Activity —
Write out the data exactly, please, and omit the pictures.
┄┄┄┄┄┄┄┄┄┄
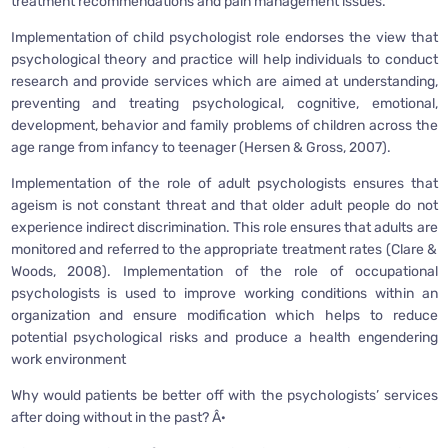
treatment recommendations and pain management issues.
Implementation of child psychologist role endorses the view that
psychological theory and practice will help individuals to conduct
research and provide services which are aimed at understanding,
preventing and treating psychological, cognitive, emotional,
development, behavior and family problems of children across the
age range from infancy to teenager (Hersen & Gross, 2007).
Implementation of the role of adult psychologists ensures that
ageism is not constant threat and that older adult people do not
experience indirect discrimination. This role ensures that adults are
monitored and referred to the appropriate treatment rates (Clare &
Woods, 2008). Implementation of the role of occupational
psychologists is used to improve working conditions within an
organization and ensure modification which helps to reduce
potential psychological risks and produce a health engendering
work environment
Why would patients be better off with the psychologists’ services
after doing without in the past? Â·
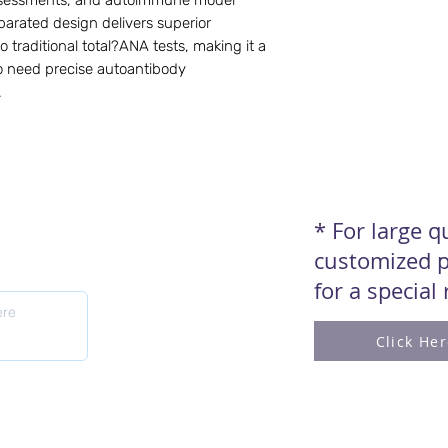
assessments, and autoimmune model
parated design delivers superior
o traditional total?ANA tests, making it a
o need precise autoantibody
.
* For large 
customized p
for a special
Click He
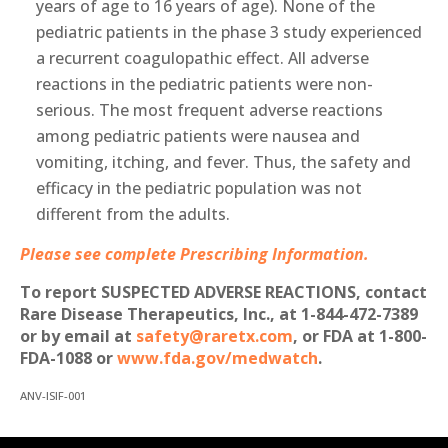
years of age to 16 years of age). None of the
pediatric patients in the phase 3 study experienced
a recurrent coagulopathic effect. All adverse
reactions in the pediatric patients were non-
serious. The most frequent adverse reactions
among pediatric patients were nausea and
vomiting, itching, and fever. Thus, the safety and
efficacy in the pediatric population was not
different from the adults.
Please see complete Prescribing Information.
To report SUSPECTED ADVERSE REACTIONS, contact
Rare Disease Therapeutics, Inc., at 1-844-472-7389
or by email at
safety@raretx.com
, or FDA at 1-800-
FDA-1088 or
www.fda.gov/medwatch
.
ANV-ISIF-001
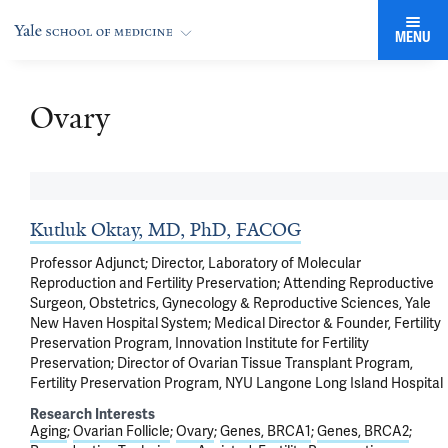
MENU
Ovary
Kutluk Oktay, MD, PhD, FACOG
Professor Adjunct; Director, Laboratory of Molecular
Reproduction and Fertility Preservation; Attending Reproductive
Surgeon, Obstetrics, Gynecology & Reproductive Sciences, Yale
New Haven Hospital System; Medical Director & Founder, Fertility
Preservation Program, Innovation Institute for Fertility
Preservation; Director of Ovarian Tissue Transplant Program,
Fertility Preservation Program, NYU Langone Long Island Hospital
Research Interests
Aging
Ovarian Follicle
Ovary
Genes, BRCA1
Genes, BRCA2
┄┄┄┄┄┄┄┄┄┄
Task response —
treatment recommendations and pain management issues.
Implementation of child psychologist role endorses the view that
psychological theory and practice will help individuals to conduct
research and provide services which are aimed at understanding,
preventing and treating psychological, cognitive, emotional,
development, behavior and family problems of children across the
age range from infancy to teenager (Hersen & Gross, 2007).
Implementation of the role of adult psychologists ensures that
ageism is not constant threat and that older adult people do not
experience indirect discrimination. This role ensures that adults are
monitored and referred to the appropriate treatment rates (Clare &
Woods, 2008). Implementation of the role of occupational
psychologists is used to improve working conditions within an
organization and ensure modification which helps to reduce
potential psychological risks and produce a health engendering
work environment
Why would patients be better off with the psychologists’ services
after doing without in the past? Â·
assessments, and autoimmune model
parated design delivers superior
o traditional total?ANA tests, making it a
o need precise autoantibody
.
* For large 
customized p
for a special
Click He
years of age to 16 years of age). None of the
pediatric patients in the phase 3 study experienced
a recurrent coagulopathic effect. All adverse
reactions in the pediatric patients were non-
serious. The most frequent adverse reactions
among pediatric patients were nausea and
vomiting, itching, and fever. Thus, the safety and
efficacy in the pediatric population was not
different from the adults.
Please see complete Prescribing Information.
To report SUSPECTED ADVERSE REACTIONS, contact
Rare Disease Therapeutics, Inc., at 1-844-472-7389
or by email at
safety@raretx.com
, or FDA at 1-800-
FDA-1088 or
www.fda.gov/medwatch
.
ANV-ISIF-001
MENU
Ovary
Kutluk Oktay, MD, PhD, FACOG
Professor Adjunct; Director, Laboratory of Molecular
Reproduction and Fertility Preservation; Attending Reproductive
Surgeon, Obstetrics, Gynecology & Reproductive Sciences, Yale
New Haven Hospital System; Medical Director & Founder, Fertility
Preservation Program, Innovation Institute for Fertility
Preservation; Director of Ovarian Tissue Transplant Program,
Fertility Preservation Program, NYU Langone Long Island Hospital
Research Interests
Aging
Ovarian Follicle
Ovary
Genes, BRCA1
Genes, BRCA2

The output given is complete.